The real reason I made vanilla wafers, though, was to make “Mama Nell’s Kentucky Bourbon Balls” (page 547), without having to resort to packaged vanilla wafers. This recipe is like the typical recipe you would get from Googling “bourbon balls”: little balls of pecans, crushed vanilla wafers, powdered sugar, cocoa, and bourbon. I had never had this variation of bourbon balls before, and was not too impressed. Instead of nibbling on one of these, I would much prefer to sit down with a vanilla wafer, a square of good chocolate, and a shot of bourbon.
As a matter of fact, I do not recognize these as true bourbon balls, and I think that most denizens of Old Lexington would agree. Bourbon balls are Rebecca Ruth bourbon balls, not a bourbonized version of rum balls. Rebecca Ruth bourbon balls consist of a creamy white center flavored with bourbon and a chocolate coating. Just how one makes the center is a secret; supposedly it took Ruth Booe two years to figure out just how to make the center. The only recipes that I can find for Rebecca Ruth style bourbon balls use a filling composed of butter and powdered sugar (and, of course, bourbon). The real filling might be more of a fondant, or perhaps a Kentucky cream candy (a food that this blog will explore some time this winter). I have not had any true bourbon balls for 50 years, and am not about to order any in order to examine the filling, so the exact nature of this filling will remain a mystery to me. One thing I do know: it contains no vanilla wafers.
White Bean Soup
Adapted from Robert W. Surles, Chef Bobo’s Good Food Cookbook
3⁄4 pound dry cannellini beans
3 stalks celery, chopped
1 onion, chopped
1 small fennel bulb, chopped
2 cloves garlic, minced
8 cups vegetable broth (use any bean-cooking liquid)
6 branches of parsley
2 bay leaves
Soak the beans overnight in a generous amount of water. Drain, then cover again with water, bring to a boil, and then simmer until done, adding more water if needed. Heat a tablespoon or more of olive oil in a soup pot, and add the celery, onion, and fennel. When the vegetables wilt, add the garlic, and cook a few minutes longer. Drain the cooked beans, saving the liquid, and add enough vegetable broth to the bean liquid to have 8 cups. Add this broth and the cooked beans to the vegetables; add also the parsley, a squirt of sriracha, and salt and pepper to taste. Simmer everything together for half an hour or more. Remove the parsley and bay leaves before serving.
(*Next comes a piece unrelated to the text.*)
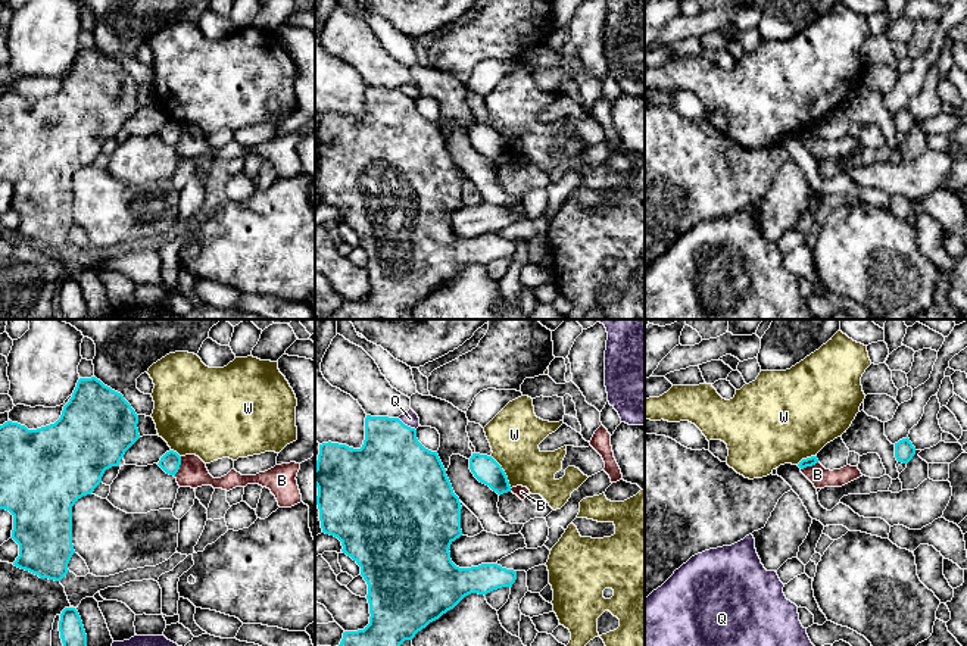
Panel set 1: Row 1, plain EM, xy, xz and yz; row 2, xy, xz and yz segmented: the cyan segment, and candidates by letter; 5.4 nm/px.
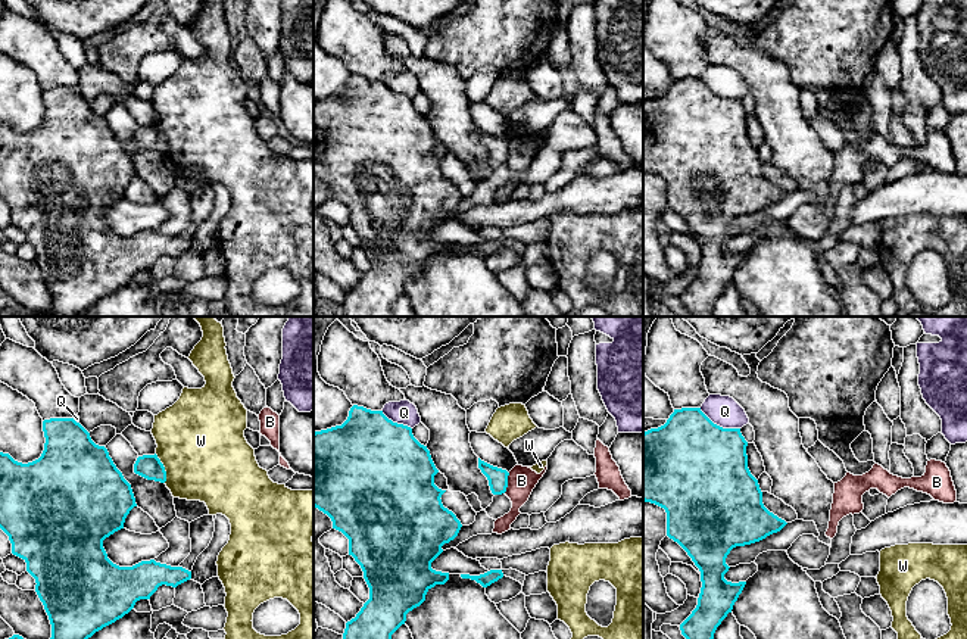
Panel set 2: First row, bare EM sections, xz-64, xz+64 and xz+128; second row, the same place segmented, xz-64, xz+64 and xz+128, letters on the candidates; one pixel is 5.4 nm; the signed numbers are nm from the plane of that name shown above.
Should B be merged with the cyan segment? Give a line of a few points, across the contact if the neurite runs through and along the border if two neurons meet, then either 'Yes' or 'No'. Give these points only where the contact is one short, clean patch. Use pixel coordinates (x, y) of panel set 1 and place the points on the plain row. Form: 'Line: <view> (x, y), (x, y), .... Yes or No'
Line: xy (181, 127), (181, 134), (174, 146). No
Adapted from Tom Hudgens, The Commonsense Kitchen
3 Granny Smith apples
4 tablespoons butter
3⁄4 cup flour
3⁄4 cup milk
1⁄2 teaspoon salt
1 tablespoon sugar
1⁄2 teaspoon cinnnamon
Preheat the oven to 450º.
Peel, core, and slice the apples. Melt 3 tablespoons of the butter in a cast iron skillet (or some other oven proof skillet). Add the apples, and cook until soft. Beat together the eggs, flour, milk, and salt. Add the additional tablespoon of butter to the apples, and let it melt. Sprinkle the apples with the sugar and cinnamon. Pour the eggs over the apples. Put the skillet in the preheated oven and cook until the pancake is puffed and brown, which may take 10 to 15 minutes. This is best eaten immediately, as the pancake will deflate once you take it out of the oven.